• **EXERCISE INSTRUCTIONS**: Turn the paragraph that begins "Low and heavy cruiser-type motorcycles" in the motorcycle travel article below into a short bulleted list that keeps its main facts.

• **EXERCISE TEXT**:
────────────────────────────────────────

Moving Mountains

[ Published in the September 2014 issue of Outlook Traveller ]

If you must head to the mountains on a motorcycle in the middle of a monsoon,
it makes sense to not ride a big, low-slung cruiser.
But SOPAN JOSHI isn’t given to good sense!

A 103-cubic-inch engine speaks power to power

“Where are you thinking of taking it?” asked the friendly Monish Nangrani of Harley-Davidson (H-D), handing over the Heritage Softail Classic. “Kumaon,” I said. “Why not Rajasthan?” he suggested, “It won’t rain that much and the roads are straighter.” He was thinking of my best interests—as also the difficulties of recovering the motorcycle from the hills in case I pranged it.

I had already chosen my means of transport: H-D’s Softail motorcycles are comfortable cruisers designed for the highways of the vast American expanse. My past experience with such cruisers had been unsatisfactory and it was time to redeem this relationship. The mountains of Kumaon, though, do not provide the ideal location for such redemption.

The footpeg did not scrape the road here

The footpeg did not scrape the road here

Low and heavy cruiser-type motorcycles with slick tyres are made for eating up the miles on smooth road. They do not lend themselves to the twisting hill roads, which demand agile and light machines. Especially when the monsoon was venting orographic precipitation in full fury. Rajasthan, like Mohish suggested, is ideal country for cruisers. But then H-D’s cruisers use air-cooled engines that heat up like boiler rooms. Combined with the heat of Rajasthan, this can produce volcanic results. Having roasted the inside of my legs on H-Ds in the past, I was only going to take the Softail somewhere cool, like the mountains of Kumaon.

────────────────────────────────────────

• **INFORMATION GIVEN**:

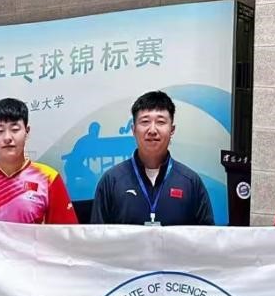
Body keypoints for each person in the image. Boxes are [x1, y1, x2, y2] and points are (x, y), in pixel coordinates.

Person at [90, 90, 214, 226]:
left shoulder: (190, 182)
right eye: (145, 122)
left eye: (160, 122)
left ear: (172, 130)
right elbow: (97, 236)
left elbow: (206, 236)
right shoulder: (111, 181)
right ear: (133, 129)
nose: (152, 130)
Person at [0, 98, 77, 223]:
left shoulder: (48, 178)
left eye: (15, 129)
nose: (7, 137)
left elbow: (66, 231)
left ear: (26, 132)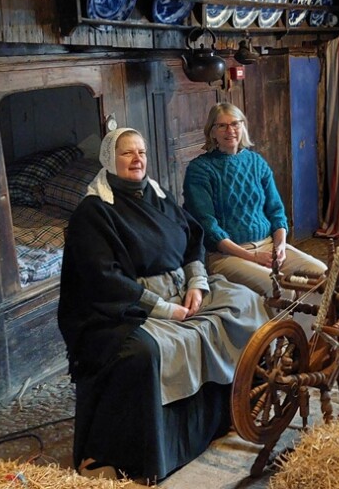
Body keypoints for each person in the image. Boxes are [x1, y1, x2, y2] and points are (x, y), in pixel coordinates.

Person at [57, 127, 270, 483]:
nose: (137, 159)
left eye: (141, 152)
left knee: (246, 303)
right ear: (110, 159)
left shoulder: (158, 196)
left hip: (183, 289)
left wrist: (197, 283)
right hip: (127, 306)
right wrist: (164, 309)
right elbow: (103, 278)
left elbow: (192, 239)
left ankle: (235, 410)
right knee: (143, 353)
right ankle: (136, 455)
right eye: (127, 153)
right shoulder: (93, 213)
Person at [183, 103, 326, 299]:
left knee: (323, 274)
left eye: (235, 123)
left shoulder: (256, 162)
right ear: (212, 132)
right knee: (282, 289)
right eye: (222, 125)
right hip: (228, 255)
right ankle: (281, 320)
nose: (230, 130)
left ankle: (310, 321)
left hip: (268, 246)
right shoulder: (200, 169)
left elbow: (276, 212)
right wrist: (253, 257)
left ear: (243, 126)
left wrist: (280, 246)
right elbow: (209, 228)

────────────────────────────────────────

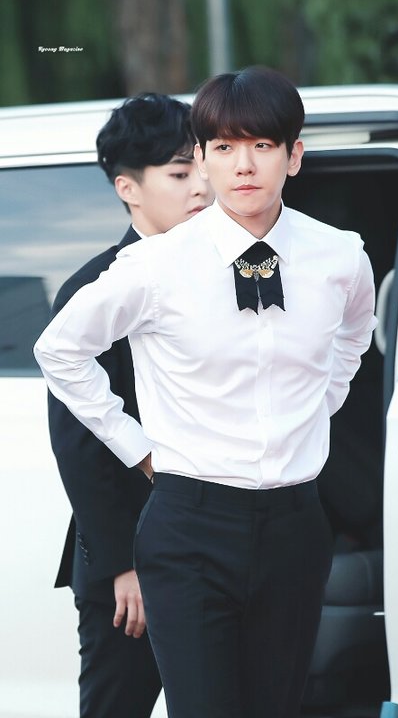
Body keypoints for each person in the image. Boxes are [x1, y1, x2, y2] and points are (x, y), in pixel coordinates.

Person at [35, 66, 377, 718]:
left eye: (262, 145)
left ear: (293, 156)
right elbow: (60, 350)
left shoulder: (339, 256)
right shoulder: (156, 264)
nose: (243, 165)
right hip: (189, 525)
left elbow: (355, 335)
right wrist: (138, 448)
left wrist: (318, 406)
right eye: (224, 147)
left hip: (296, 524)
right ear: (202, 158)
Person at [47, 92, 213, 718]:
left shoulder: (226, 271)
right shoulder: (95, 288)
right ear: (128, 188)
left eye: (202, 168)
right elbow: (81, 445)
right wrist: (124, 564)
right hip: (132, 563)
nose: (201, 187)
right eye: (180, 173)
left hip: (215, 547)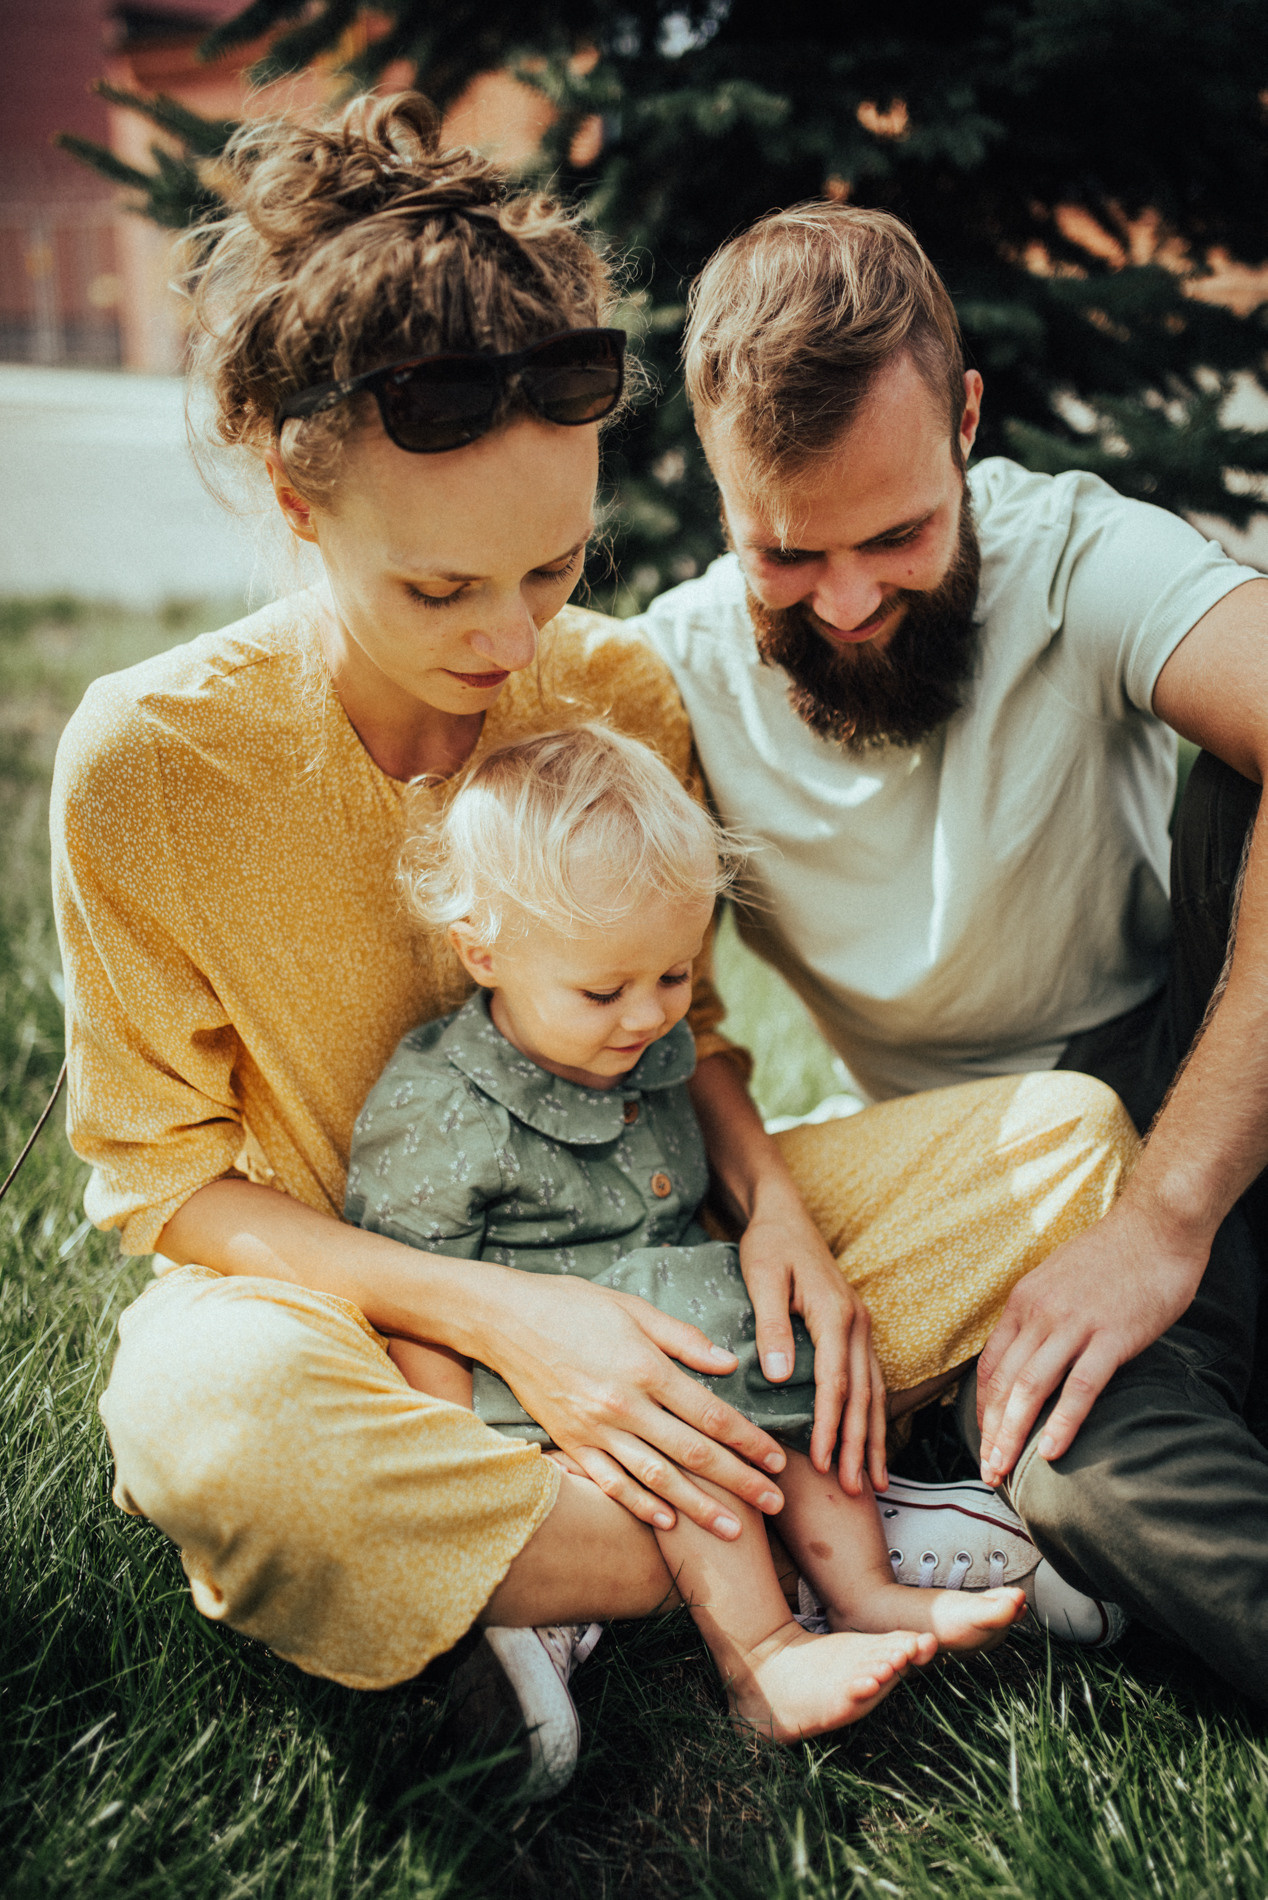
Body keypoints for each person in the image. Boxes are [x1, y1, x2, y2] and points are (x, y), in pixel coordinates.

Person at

────────────────────────────────────────

• **ANSWER**:
- Low, heavy cruisers with slick tyres are built for covering long distances on smooth roads.
- They are poorly suited to twisting hill roads, which call for agile, light machines, especially when the monsoon rain is at full fury.
- Rajasthan is ideal country for cruisers.
- H-D's cruisers, however, have air-cooled engines that get extremely hot, and Rajasthan's heat would make that worse.
- Having had the inside of the legs roasted on H-Ds before, the writer would take the Softail only somewhere cool, such as the mountains of Kumaon.